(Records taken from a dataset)
»»
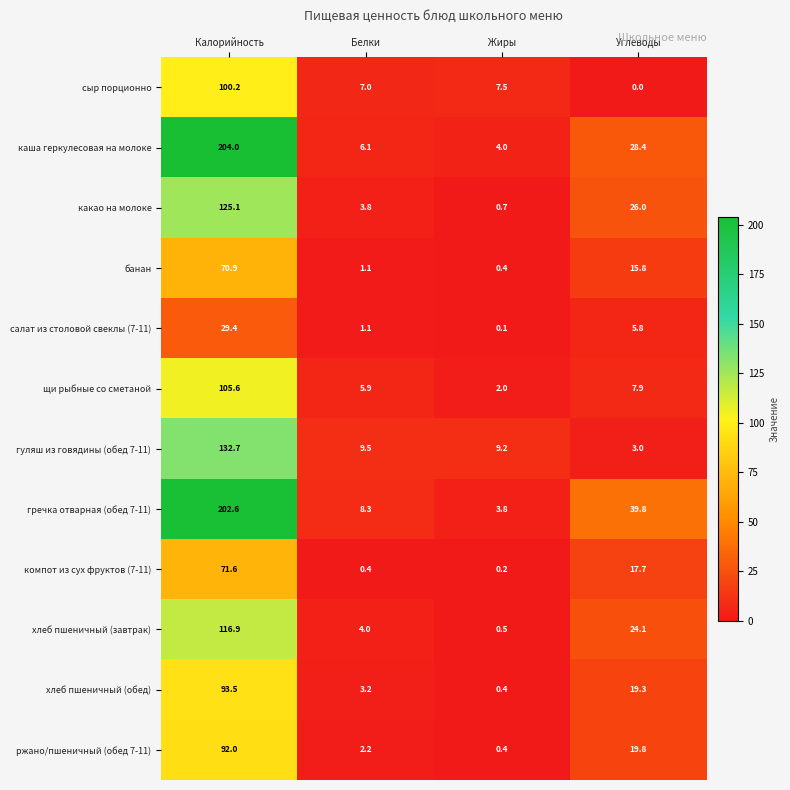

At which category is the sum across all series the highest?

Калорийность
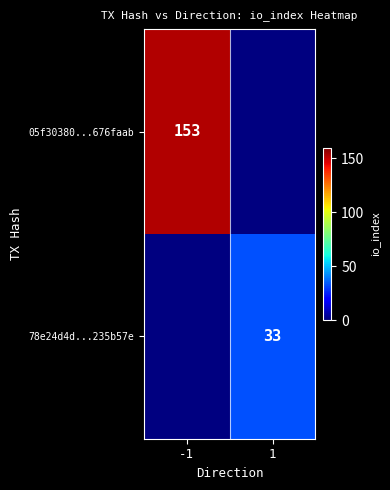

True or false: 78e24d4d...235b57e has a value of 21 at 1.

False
««
Duplicate every line of the data above word for word, omitting the pictures.

At which category is the sum across all series the highest?

Калорийность

True or false: 78e24d4d...235b57e has a value of 21 at 1.

False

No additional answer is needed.